Moya Z. Bailey, All the Digital Humanists Are White, All the Nerds Are Men, but Some of Us Are Brave
The quote found above is much more than a simple reminder that work goes into the products that we use on a regular day. It is a reminder that it takes the compounding hands of many in order to complete any task or job. For example, let’s look at this blog post. Of course, I thought up and typed the contents of this post, but I am subscribed to the services of WordPress. The creation and usability of WordPress took many developers, testers, users, and decades worth of web design research and technique.
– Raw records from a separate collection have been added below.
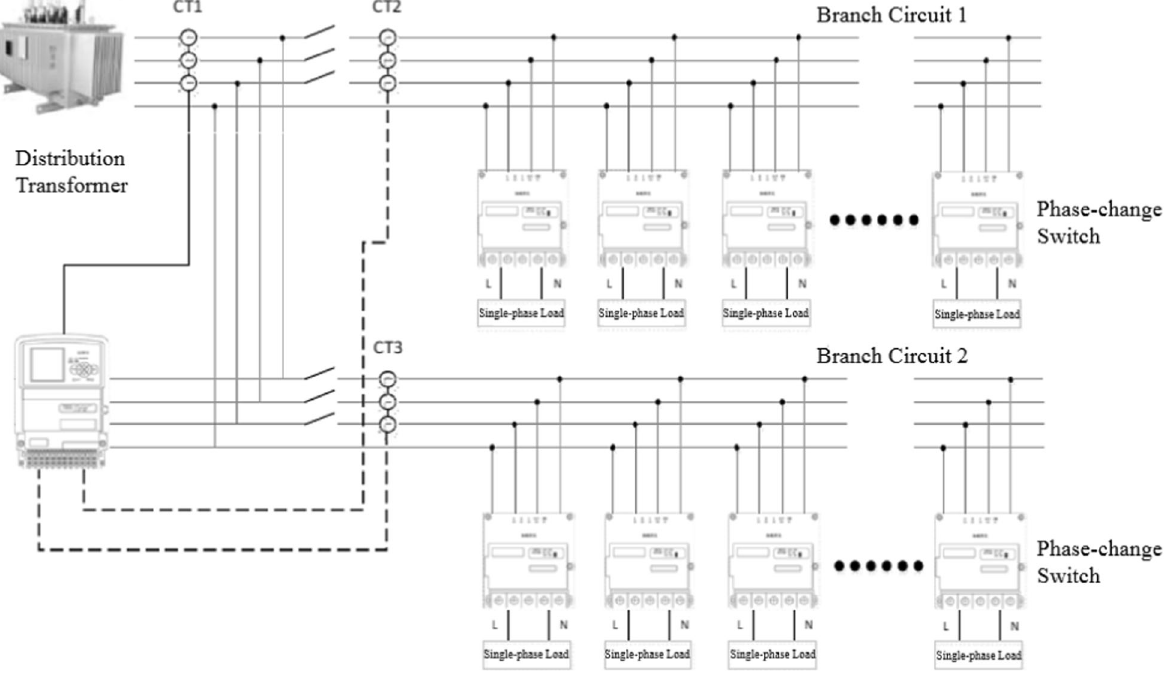
Fig. 2 Operating principle of PSD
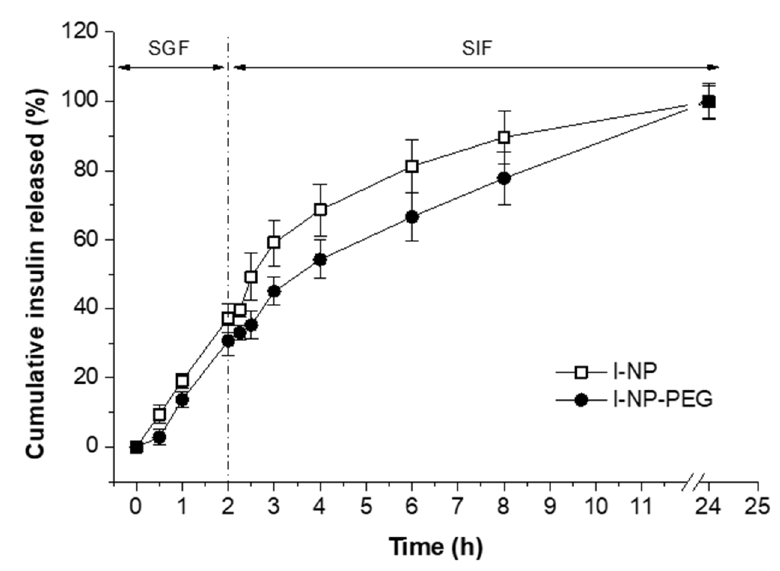
Figure 4. In vitro release behavior of insulin from I-NP and I-NP-PEG in SGF and SIF at 37 °C. Data presented as mean ± S.D. ( n = 3).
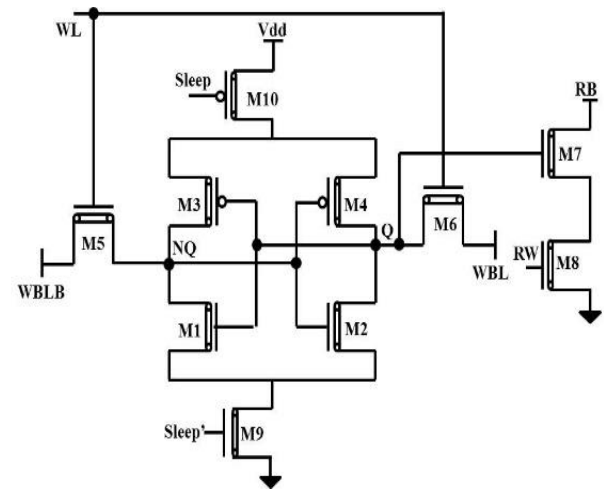
Figure 9. CNFET - Multi - Threshold 8T - SRAM cell.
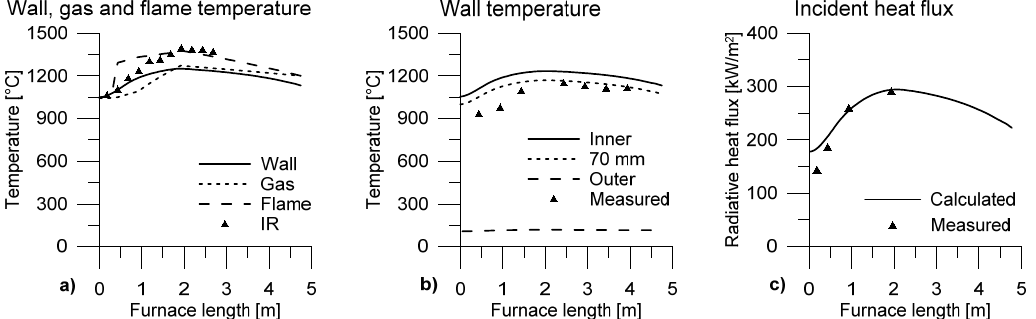
Figure 7. Measured (triangles) and modelled temperatures at the ( a ) inner wall, ( b ) inner, intermediate position at 70 mm from the inner surface of the wall and outer wall. ( c ) Measured (triangles) and modelled incident radiative heat flux at inner wall.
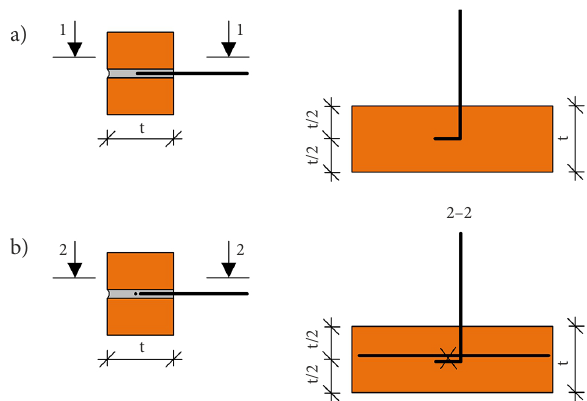
Figure 3. Solutions of flexible tie instalation into the mortar bed joint: a – 1 method, b – 2 method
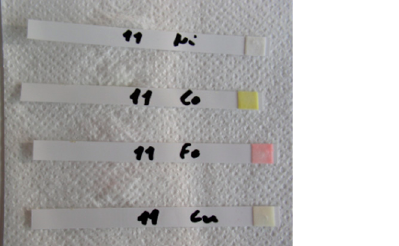
Figure 15. Screening test. White ceramic watch link.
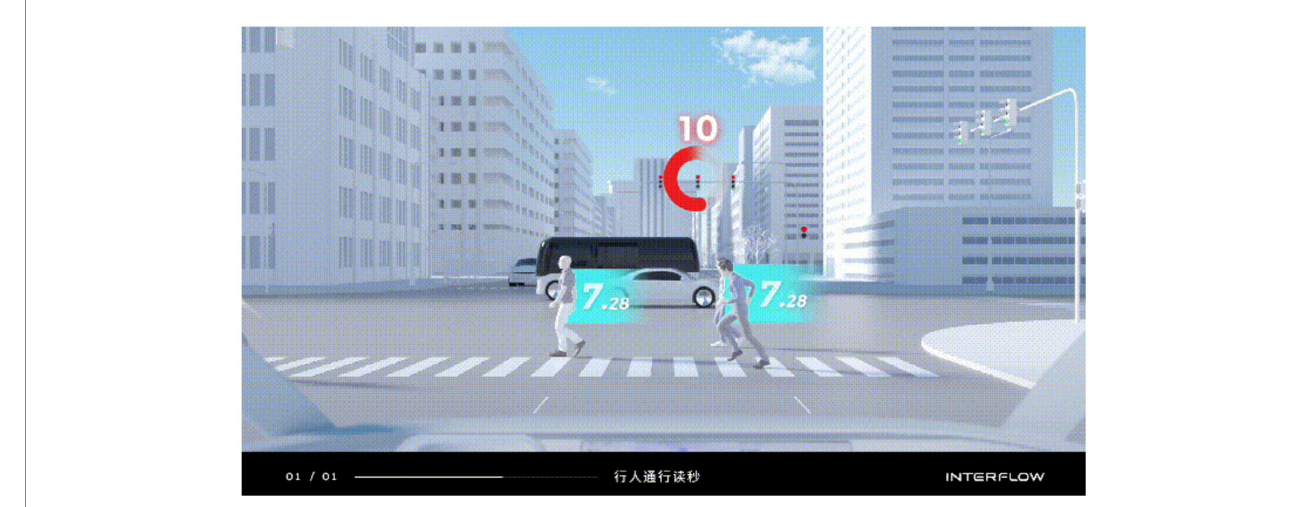
FIGURE 2 Video screenshot of the experimental material of the interaction mode.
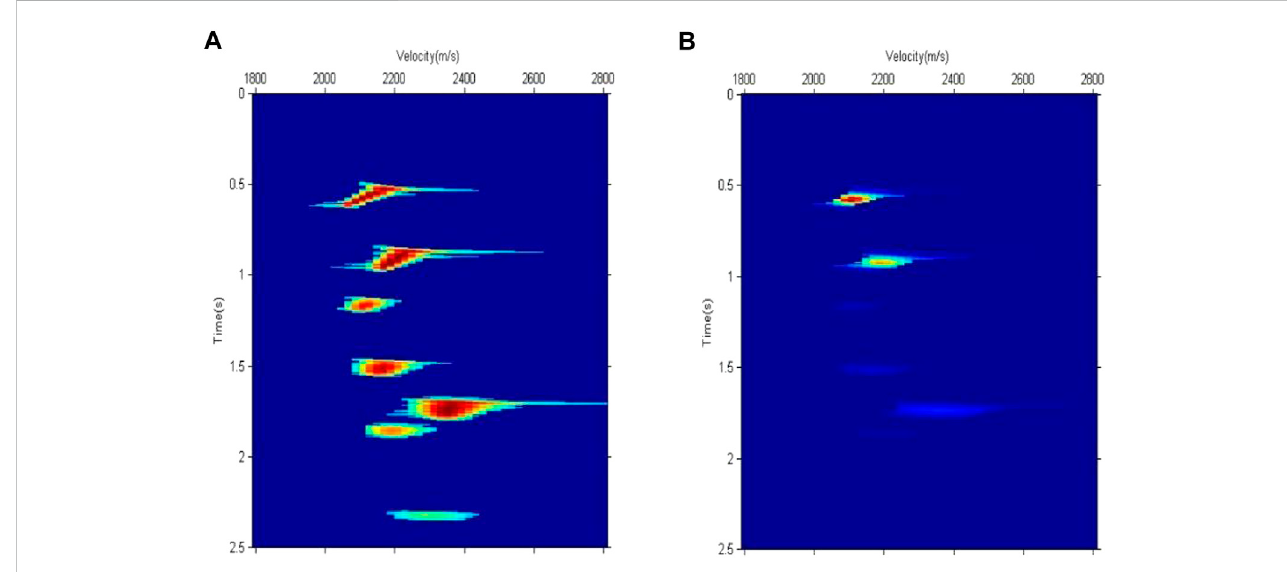
FIGURE 6 (A) Calculation area of the semblance velocity spectrum. (B) Calculation area of the average amplitude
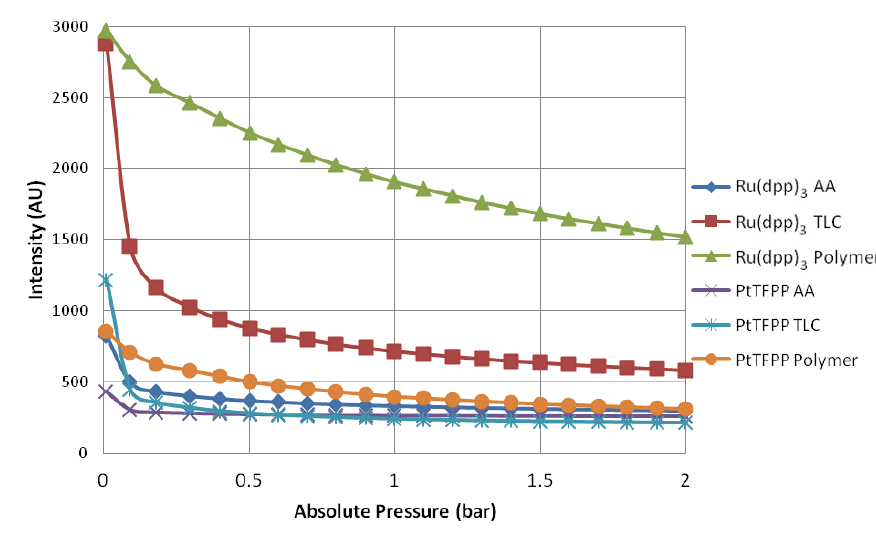
Figure 5. Intensity Output vs. Pressure.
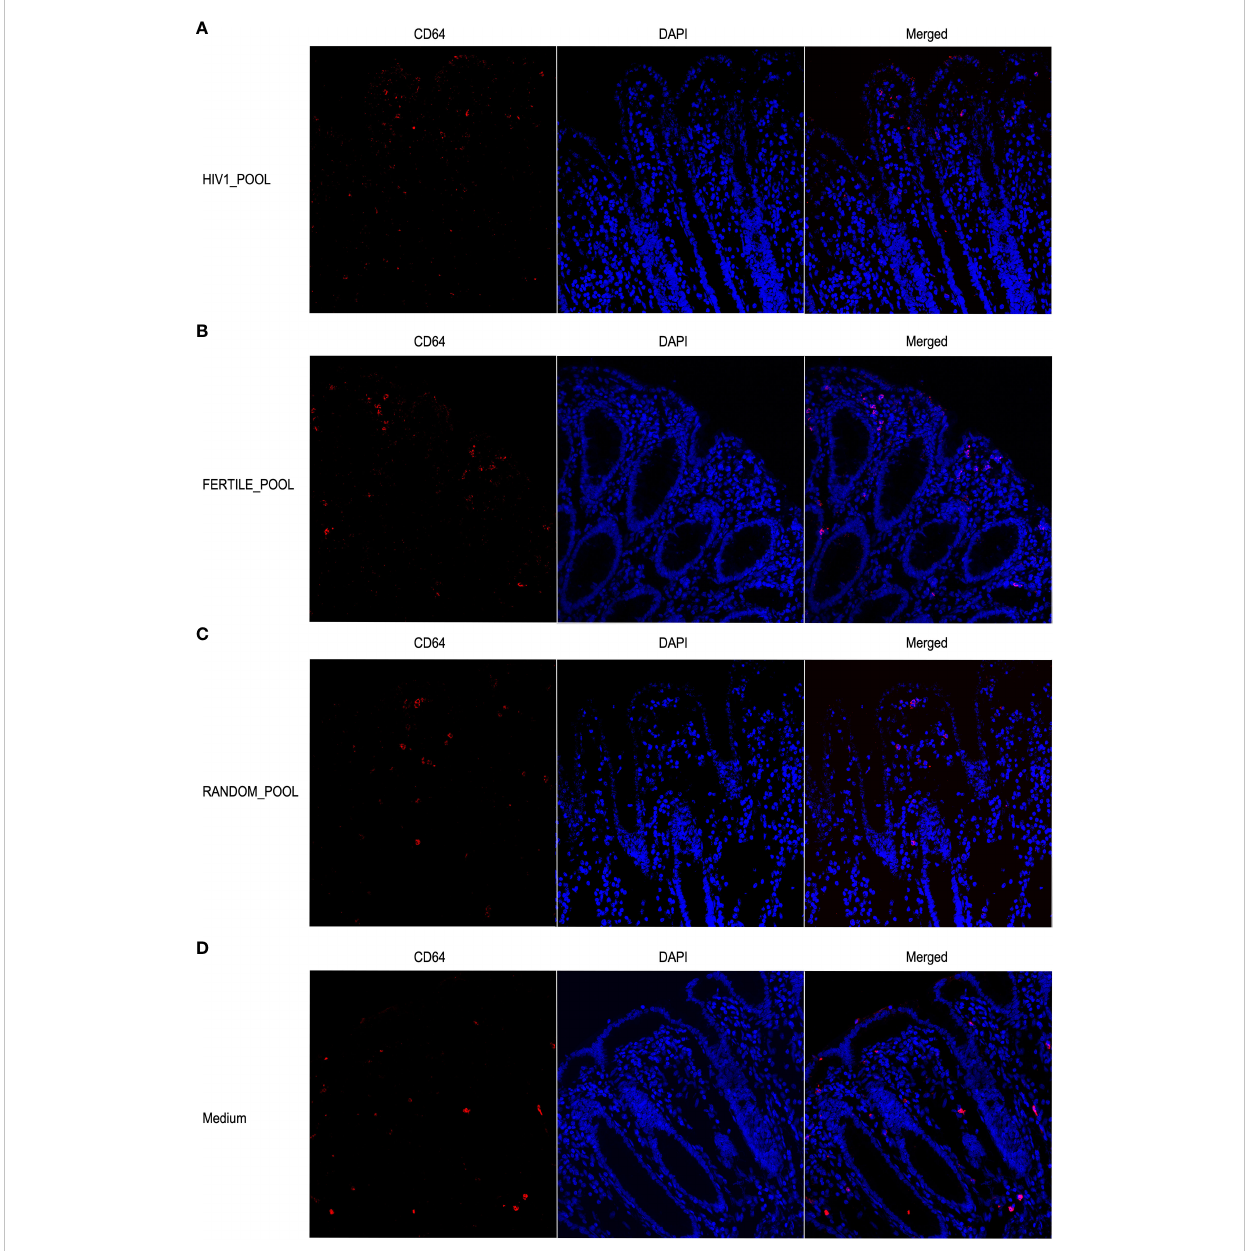
FIGURE 7 Stimulation with HSP does not induce redistribution of CD64+ MNP cells. Representative images of CD64+ positive cells show no differences in the distribution within the colonic mucosa stimulated with HSP pooled from HIV infected panel (A) , fertile panel (B) , randomly selected donors panel (C) or medium control panel (D) . Cells were stained with the mouse anti human CD64 mAb followed by Alexa Fluor 546-conjugated goat anti- mouse IgG1 antibody (red). DAPI fl uorescence probe was used to detect the nucleus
We can also look at it from the hardware side of things. I used my personal laptop for the creation of this post. To call the device my own is a stretch as I couldn’t tell you exactly what parts went into its creation or what the circuitry looks like under my keyboard. And I damn sure couldn’t help you fix any of it! (Though I could begin to explain how the OS and hardware talk to each other as I’m a CS major) But the point of this post isn’t to highlight my knowledge(or my lack thereof…), it’s to remind us that the maker is not claiming your creation as your own and neglecting any assistance in its creation.
Being a maker is to be a striker of innovation, someone who is privy to an idea not yet acted upon and bringing in their final piece to the puzzle of creation. The proverb coming from my childhood and Africana roots, “It takes a village to raise a child,” stands out as a perfect phrase to describe what it takes for something to be made. Whether that is a child or a product, if only influenced by one, the result will be incomplete, faulty, and narrow in its purpose.
This realization pushes my interest in the vast umbrella of DH deeper as I’m very interested to see new and innovative ways to represent this space. I am most interested in the ways that different cultures impose themselves onto the discourse.